The Guardian reported on Monday that Brussels diplomats briefed on a meeting between senior EU figures and Boris Johnson’s chief envoy had been told a no-deal Brexit was the UK’s “central scenario” and that Downing Street would not countenance any discussions involving the backstop.
One EU diplomat said: “it was clear that the UK does not have another plan. No intention to negotiate, which would require a plan.”
Gove said any refusal to negotiate or consider alternatives was on the EU’s side. “The prime minister has been clear that he wants to negotiate a good deal with the European Union,” he told reporters.
“He will apply all the energy of the government and ensure that in the spirit of friendliness we can negotiate a new deal. But one thing is clear: the old deal that was negotiated has failed to pass the House of Commons three times now, so we do need a new approach.
“Whatever happens, while we remain ready and willing to negotiate, the EU must appreciate that we’re leaving on October 31, deal or no deal.”
Gove’s remarks follow reports of private instructions from Dominic Cummings, the prime minister’s chief strategist, to special advisers.
The Daily Telegraph reported that Cummings had threatened Downing Street staff with the sack if they tried to block no-deal and accused former ministers including Philip Hammond of seeking to frustrate Brexit.
European officials briefed on the meeting with Johnson’s envoy, David Frost, were told he had explained that there would be no discussions involving a backstop in Ireland and that a technological solution was the UK’s preferred option. He admitted, however, that “it would not be ready now for Brexit”.
Despite the hardening of the UK’s position, the taoiseach, Leo Varadkar, said yesterday that he did not believe a no-deal Brexit was inevitable.
On a visit to Hillsborough Castle in Northern Ireland, the Irish prime minister reiterated the EU position that the withdrawal agreement was not open for renegotiation, but that clarifications and changes to the political declaration on the future relationship could be made.
“I don’t accept it’s unavoidable,” Varadkar said of prospects of a no-deal Brexit.
“There are many ways by which a no-deal can be avoided. Either by the ratification of the withdrawal agreement, a further extension or revocation of Article 50.
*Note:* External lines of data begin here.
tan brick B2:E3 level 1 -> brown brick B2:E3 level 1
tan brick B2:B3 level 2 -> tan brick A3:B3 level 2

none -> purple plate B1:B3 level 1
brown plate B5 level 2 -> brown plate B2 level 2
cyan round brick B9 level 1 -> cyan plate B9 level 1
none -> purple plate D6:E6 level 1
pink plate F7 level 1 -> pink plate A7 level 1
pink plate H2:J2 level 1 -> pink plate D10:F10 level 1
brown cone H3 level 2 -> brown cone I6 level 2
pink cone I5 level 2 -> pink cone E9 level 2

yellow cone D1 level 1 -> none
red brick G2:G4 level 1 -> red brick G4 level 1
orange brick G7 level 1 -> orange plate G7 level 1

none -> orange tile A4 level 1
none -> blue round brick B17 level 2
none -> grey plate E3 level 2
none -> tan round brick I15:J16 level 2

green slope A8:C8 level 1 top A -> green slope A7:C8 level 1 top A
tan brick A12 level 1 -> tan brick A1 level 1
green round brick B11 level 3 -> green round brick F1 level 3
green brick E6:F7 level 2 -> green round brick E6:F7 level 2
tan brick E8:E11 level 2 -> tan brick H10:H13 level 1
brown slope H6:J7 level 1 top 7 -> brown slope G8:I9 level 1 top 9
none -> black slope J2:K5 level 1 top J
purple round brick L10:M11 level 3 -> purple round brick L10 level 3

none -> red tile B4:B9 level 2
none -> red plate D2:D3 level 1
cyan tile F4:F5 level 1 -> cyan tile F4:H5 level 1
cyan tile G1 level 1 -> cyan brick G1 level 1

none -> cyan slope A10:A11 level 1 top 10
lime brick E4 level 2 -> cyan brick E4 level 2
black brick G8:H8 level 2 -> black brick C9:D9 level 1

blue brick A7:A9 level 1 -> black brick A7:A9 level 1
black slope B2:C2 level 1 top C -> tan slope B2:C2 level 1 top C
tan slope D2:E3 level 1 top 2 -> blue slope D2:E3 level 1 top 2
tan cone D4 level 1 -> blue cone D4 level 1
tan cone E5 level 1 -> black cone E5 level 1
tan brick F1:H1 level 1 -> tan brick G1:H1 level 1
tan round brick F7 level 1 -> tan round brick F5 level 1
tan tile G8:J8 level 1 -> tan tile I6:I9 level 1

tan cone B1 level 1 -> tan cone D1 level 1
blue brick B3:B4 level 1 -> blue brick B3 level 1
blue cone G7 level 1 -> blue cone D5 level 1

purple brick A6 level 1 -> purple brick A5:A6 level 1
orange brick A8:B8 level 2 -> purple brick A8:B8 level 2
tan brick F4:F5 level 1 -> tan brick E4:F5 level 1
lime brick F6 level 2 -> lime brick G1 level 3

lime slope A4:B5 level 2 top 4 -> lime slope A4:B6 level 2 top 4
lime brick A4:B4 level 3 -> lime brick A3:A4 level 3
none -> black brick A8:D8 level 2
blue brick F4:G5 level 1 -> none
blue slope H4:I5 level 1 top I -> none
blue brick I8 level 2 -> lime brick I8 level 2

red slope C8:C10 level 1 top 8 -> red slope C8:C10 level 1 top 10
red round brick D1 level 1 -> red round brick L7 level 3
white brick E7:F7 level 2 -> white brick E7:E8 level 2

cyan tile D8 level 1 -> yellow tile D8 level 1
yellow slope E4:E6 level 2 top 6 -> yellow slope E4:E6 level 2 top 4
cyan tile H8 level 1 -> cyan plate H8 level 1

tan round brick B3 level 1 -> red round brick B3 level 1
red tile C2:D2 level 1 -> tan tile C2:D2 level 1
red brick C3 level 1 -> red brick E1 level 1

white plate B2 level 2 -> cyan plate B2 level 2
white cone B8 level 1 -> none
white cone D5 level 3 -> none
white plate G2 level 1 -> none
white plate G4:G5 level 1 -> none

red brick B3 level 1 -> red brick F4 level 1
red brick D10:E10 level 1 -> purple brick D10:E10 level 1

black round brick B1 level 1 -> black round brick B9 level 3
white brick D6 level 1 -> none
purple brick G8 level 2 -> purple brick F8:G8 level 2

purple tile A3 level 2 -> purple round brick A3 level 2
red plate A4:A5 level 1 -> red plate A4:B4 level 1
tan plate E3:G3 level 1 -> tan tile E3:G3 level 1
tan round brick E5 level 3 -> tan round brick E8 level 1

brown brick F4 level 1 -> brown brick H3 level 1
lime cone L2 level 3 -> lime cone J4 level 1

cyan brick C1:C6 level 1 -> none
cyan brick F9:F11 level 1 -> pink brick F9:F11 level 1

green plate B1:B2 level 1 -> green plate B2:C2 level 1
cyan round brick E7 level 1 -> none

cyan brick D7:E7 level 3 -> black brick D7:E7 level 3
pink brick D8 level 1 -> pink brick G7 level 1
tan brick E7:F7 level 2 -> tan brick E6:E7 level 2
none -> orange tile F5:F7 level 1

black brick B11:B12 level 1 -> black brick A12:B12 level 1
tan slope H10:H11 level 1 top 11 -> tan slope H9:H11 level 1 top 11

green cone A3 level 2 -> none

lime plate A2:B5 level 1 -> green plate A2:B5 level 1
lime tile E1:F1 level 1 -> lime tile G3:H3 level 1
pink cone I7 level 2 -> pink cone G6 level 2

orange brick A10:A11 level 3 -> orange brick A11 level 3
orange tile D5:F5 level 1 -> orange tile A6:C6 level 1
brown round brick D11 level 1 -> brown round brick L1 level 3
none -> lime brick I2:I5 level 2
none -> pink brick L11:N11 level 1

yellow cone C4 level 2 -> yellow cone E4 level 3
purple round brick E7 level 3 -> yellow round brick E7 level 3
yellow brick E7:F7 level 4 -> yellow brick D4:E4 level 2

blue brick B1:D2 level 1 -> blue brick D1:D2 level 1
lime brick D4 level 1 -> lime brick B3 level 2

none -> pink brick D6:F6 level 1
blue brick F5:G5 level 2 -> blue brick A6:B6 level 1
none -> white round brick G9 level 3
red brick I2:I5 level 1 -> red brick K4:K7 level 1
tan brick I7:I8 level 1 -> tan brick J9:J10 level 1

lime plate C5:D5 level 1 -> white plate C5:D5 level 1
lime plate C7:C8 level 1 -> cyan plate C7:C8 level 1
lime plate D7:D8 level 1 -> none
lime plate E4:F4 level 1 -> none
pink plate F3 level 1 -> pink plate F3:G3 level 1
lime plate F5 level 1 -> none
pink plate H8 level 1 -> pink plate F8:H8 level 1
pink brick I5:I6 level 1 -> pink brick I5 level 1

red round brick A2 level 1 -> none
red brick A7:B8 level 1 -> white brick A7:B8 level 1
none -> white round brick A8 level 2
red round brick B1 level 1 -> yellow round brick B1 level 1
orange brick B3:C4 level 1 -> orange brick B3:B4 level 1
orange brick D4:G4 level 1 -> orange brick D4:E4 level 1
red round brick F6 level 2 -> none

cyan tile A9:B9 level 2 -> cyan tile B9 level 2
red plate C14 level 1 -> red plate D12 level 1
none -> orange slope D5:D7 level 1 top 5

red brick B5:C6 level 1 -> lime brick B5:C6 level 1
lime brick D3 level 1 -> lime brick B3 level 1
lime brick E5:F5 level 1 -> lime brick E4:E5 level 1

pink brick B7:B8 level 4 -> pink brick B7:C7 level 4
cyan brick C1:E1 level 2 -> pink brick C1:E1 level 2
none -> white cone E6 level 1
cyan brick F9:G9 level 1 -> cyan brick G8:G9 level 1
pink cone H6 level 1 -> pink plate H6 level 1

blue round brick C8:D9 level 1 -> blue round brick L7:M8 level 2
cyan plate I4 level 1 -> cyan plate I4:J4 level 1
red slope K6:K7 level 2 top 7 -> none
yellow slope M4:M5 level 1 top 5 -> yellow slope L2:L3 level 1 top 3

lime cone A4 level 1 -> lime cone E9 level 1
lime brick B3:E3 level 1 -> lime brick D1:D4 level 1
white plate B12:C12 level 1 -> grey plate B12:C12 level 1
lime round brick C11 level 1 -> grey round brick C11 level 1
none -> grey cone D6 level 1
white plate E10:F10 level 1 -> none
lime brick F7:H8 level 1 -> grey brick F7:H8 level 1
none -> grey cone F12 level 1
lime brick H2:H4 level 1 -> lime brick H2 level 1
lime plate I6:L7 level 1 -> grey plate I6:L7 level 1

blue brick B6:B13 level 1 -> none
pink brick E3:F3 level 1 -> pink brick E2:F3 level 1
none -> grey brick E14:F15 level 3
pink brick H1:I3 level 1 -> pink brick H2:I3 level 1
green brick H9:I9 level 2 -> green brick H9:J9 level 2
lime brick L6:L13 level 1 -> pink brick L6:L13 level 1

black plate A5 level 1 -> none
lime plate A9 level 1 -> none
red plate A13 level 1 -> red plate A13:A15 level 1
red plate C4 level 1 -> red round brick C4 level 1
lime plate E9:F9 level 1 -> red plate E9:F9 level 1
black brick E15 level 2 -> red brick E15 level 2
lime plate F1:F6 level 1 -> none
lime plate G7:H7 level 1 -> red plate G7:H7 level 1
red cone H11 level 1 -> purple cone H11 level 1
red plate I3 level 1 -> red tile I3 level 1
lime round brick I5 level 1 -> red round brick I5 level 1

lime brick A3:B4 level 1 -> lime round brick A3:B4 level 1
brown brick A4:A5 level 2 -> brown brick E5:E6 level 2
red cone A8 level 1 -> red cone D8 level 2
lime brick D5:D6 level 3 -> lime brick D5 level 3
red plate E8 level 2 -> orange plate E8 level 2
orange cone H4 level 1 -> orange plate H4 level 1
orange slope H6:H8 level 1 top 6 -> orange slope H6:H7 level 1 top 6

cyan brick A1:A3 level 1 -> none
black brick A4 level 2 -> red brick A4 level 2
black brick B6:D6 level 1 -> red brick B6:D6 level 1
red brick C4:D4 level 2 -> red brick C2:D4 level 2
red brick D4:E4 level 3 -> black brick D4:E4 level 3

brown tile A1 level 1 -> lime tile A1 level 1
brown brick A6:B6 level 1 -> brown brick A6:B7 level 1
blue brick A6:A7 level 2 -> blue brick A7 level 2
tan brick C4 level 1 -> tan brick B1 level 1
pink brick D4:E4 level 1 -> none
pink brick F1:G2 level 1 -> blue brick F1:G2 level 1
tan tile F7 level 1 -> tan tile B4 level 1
“So, there are a number of ways that a no-deal can be avoided on October 31. I am certainly not fatalistic about that.” But he added: “As time goes on, yes, a no-deal becomes more likely, that’s why we have been preparing for it even from before the referendum took place,” he said.
He also said a no-deal departure would not end the Brexit process.
“There are people who have perhaps become frustrated with the Brexit process and they are almost saying to themselves ‘you know, at least if we have no-deal on October 31 it’s all over and it’s all done’,” Varadkar said.
“What I am saying is it doesn’t end on October 31. If we have no-deal we are going to have to talk, and the first things on the agenda are going to be citizens’ rights, the financial settlement and the solution to the Irish border, before we even start to talk about a free-trade agreement.”